Jeder Handlung geht ein mehr oder weniger konkreter Prozess voraus: ein Erkennen des Handlungsbedarfs, eine Eingrenzung der Handlungsmöglichkeiten, eine Festlegung des Handlungszeitpunkts, etc. Und immer die gleiche Stoßrichtung: die Welt wirkt auf uns und wir wirken zurück. Wir handeln, aber nicht unabhängig oder selbstständig, sondern die Welt geschieht und wir geschehen mit. Alles bewegt sich und wir als Teil von allem bewegen uns mit. Es ist möglich dass wir uns nicht bewegen, aber es ist nicht möglich, dass alles sich nicht bewegt. Das heißt: die Natur kann uns erstarren lassen, aber nicht umgekehrt.

Wir agieren also innerhalb eines geschlossenen Systems. Die Natur kann auch ohne uns. Noch mehr: nicht wir handeln eigentlich, die Natur handelt (in) uns. Diese Bestimmung ist punktgenau, wir als Rädchen unter Rädchen. Nicht die Farbe oder Größe ist entscheidend, sondern die Frage ob man existiert oder nicht. Und: wer existiert, dreht sich mit. Das komplexe Seiende ist für uns nur an Einzelteilen erkennbar. Die Natur ist gleich die Erfindung des Rädchens.

Die Natur als autarkes, selbstständiges System verfügt über seine Einzelteile, das setzt ein Begreifen voraus. Wir können die Natur nicht begreifen, aber sie begreift uns. Wir als Teile eingebettet im Ganzen, irren durch alles Seiende und sortieren es in Schubladen und Büchern und Bibliotheken. Vor die Existenz zu treten und sie zu vergleichen ist uns unmöglich, denn ohne die Existenz sind wir nicht denkbar.

Man sagt: die Zeit verstreicht, mit tödlicher Sicherheit, von oberster Hand getrieben. Dieser allgegenwärtige Schleier des Vergänglichen, diese Wolke aus Nichts verfolgt uns zeitlebens. Alles Zyklische will schließlich eine Richtung haben! Diese Faszination für erkennbare Dinge, ein ewiger Anreiz für Trugschlüsse, wir verfolgen diese Möglichkeit mit Hingabe.

Wie die Welt wohl in 1000 Jahren aussieht? Eine ewige Wiederkehr des Anderen: die Erfolgsgeschichte der Existenz. Auf hunderten von Wegen versuchen wir uns diesem unbekannten Ziel zu nähern. Wir wissen nicht wonach wir suchen, aber wir dokumentieren immerhin jede Bewegung. Der ewige Verlauf, das unendliche Werden, hat kein Ziel und keinen Anfang, wie gerne wir das auch hätten.

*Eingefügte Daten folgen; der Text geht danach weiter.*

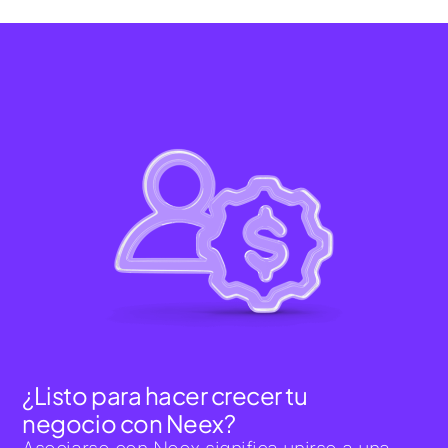
¿Listo para hacer crecer tu
negocio con Neex?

Das Gespenst der Zeit ist eine Farce und wie der Witz es will, bleibt die Idee davon in unserem Kopf und somit der Natur verborgen. Nicht die Zeit verstreicht, die Materie verändert sich. In unserem Kopf könnte man auch gut vierhundert Jahre leben. Nicht in unserem Körper. Wir bemerken die Veränderung, schreiben ihr eine Richtung zu und zeichnen sie aus. An einem gewissen Punkt erlischt der Gedanke, verliert das Gedachte den Boden und die Materie kehrt zurück zur Materie: der Tod ist ein psychologisches Ereignis.